Puis, se tournant vers sa suite, que tant d'audace de la part d'un pauvre soldat avait rendue immobile et muette de stupeur:
—Qu'on s'empare de cet homme, dit-il, et surtout qu'on lui prodigue tous les soins que son état réclame. Et maintenant, messieurs, à Castel-Nuovo.
Arrivé au palais, Ladislas s'enferma chez lui avec cinq ou six barons des plus fidèles et qui ne l'avaient jamais quitté un instant pendant le cours de ses longues et dangereuses expéditions. Le grand chambellan, comme sa charge lui en donnait le droit, fut le premier qui se présenta dans les appartemens du roi et demanda à lui baiser la main. Ladislas lui fit répondre par le comte d'Avellino qu'il ne verrait personne avant la régente, et qu'on ferait prévenir la princesse lorsque le roi serait en état de la recevoir.
Ce premier échec, joint au récit qu'on venait de lui faire au même instant de l'étrange scène du vieux soldat, n'était pas de nature à calmer les inquiétudes et l'appréhension de Pandolfo. Il se rassura néanmoins, songeant qu'en définitive, et comme il venait de prendre toutes les précautions nécessaires pour faire disparaître jusqu'à la dernière trace de ses derniers crimes, personne ne pouvait le convaincre devant le roi. Il s'agissait donc tout au plus d'une disgrâce momentanée et passagère; mais Pandolfo comptait trop sur ses moyens de séduction et sur la passion aveugle qu'il avait inspirée à la sœur, pour craindre sérieusement la sévérité du frère.
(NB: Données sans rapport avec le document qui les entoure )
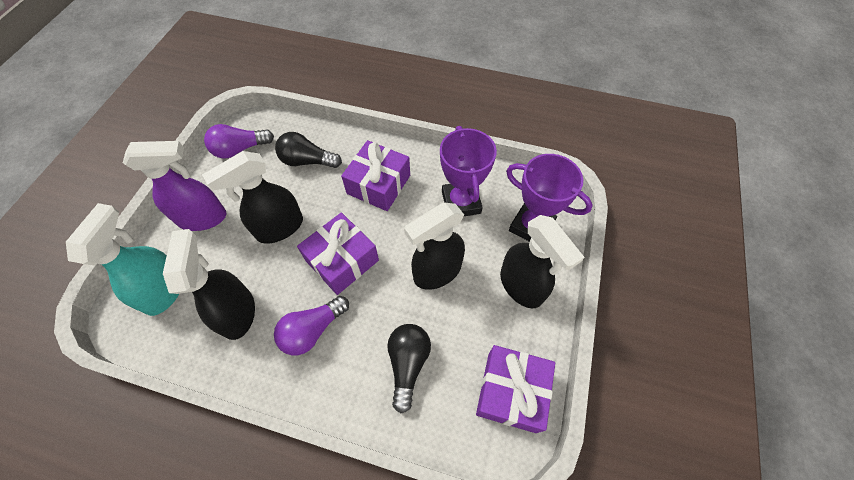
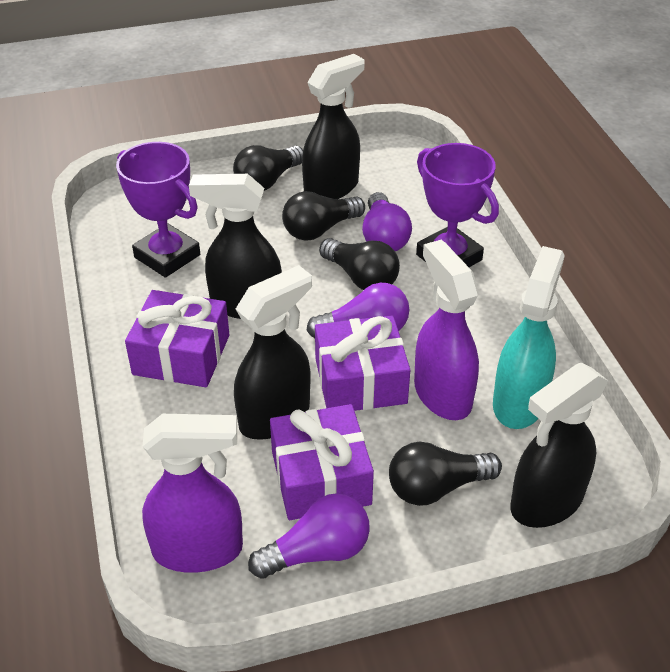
black light bulb: [275,132,342,168] [387,324,431,413] = 2 -> [233,145,303,191] [282,191,365,241] [319,238,400,290] [389,442,502,506] = 4
purple light bulb: [204,124,274,159] [274,296,349,355] = 2 -> [248,493,370,579] [306,283,409,338] [362,192,412,251] = 3
purple spray bottle: [123,141,227,231] = 1 -> [142,414,243,573] [414,240,479,420] = 2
Il s'en remit donc au hasard, ou, comme on disait alors, à son heureuse étoile, qui l'avait favorisé jusqu'alors; et modifiant un peu la réponse du roi, il annonça à la princesse que Sa Majesté se préparait à la recevoir avec tous les égards qu'une si haute dame méritait, et qu'il faisait taire son affection fraternelle devant l'inflexible étiquette de la cour.
Jeanne qui, comme toutes les personnes douées d'une vive imagination et d'une grande mobilité d'idées, passait facilement de la crainte à l'espoir, ajouta une foi entière aux paroles de son favori et voulut se parer, à son tour, pour paraître aux yeux du roi avec tous ses avantages et effacer jusqu'aux moindres soupçons qu'on aurait pu faire naître contre elle ou contre son conseiller dans l'esprit de son frère, par cette fascination irrésistible qu'elle exerçait également sur ceux qui ne l'avaient jamais vue comme sur ceux qui la connaissaient dès sa plus tendre enfance.
Le soir venu, et lorsque les appartemens de Castel-Nuovo furent splendidement illuminés, le comte d'Avellino fit savoir à la princesse et aux sept grands officiers de la couronne que le roi les attendait.
Alors la porte de la chambra à coucher de Ladislas s'ouvrit à deux battans, et, à la place qu'occupait ordinairement le lit royal, on vit une estrade drapée de velours noir sur laquelle deux hommes, entièrement couverts de leur armure, se tenaient silencieux et debout comme deux fantômes vengeurs.
Jeanne recula de trois pas et jeta un cri de terreur à la vue de cet étrange spectacle. Pâle, tremblante, agitée d'un frisson convulsif, elle se tourna vers son frère et lui demanda, moins de la voix que du geste, ce que signifiaient ces deux terribles personnages.
—Ce sont les juges, madame, fit Ladislas en fronçant le sourcil. Asseyez-vous, princesse, ici, à ma droite. Quant à vous, messeigneurs, dit-il en s'adressant aux grands dignitaires, tenez-vous chacun à la place que votre rang vous assigne, et prêtez bien attention à ce qui va se passer. Qu'on amène l'accusateur.
Aces mots, quatre écuyers transportèrent dans la chambre du roi le vieux Lancia assis sur un large fauteuil, et l'ayant posé à gauche de l'estrade, se retirèrent en silence.